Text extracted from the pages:
---

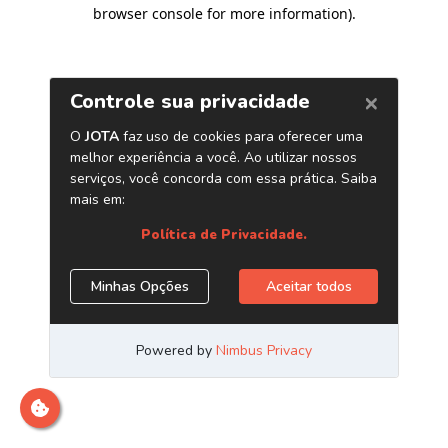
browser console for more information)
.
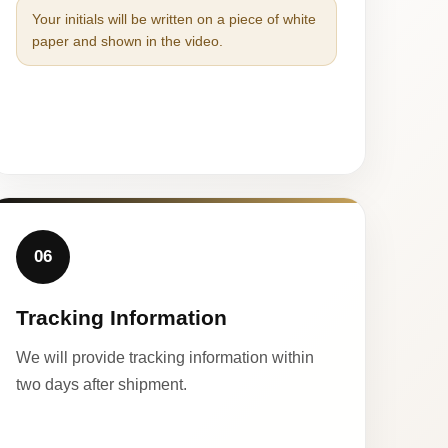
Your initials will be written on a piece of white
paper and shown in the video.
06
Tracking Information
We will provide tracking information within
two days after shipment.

---

Can you write out the text of the rows above again, substituting "three days" for "two days" and changing nothing else? Leave the pictures out.

▶ RESPONSE TO THE TASK
browser console for more information)
.
Your initials will be written on a piece of white
paper and shown in the video.
06
Tracking Information
We will provide tracking information within
three days after shipment.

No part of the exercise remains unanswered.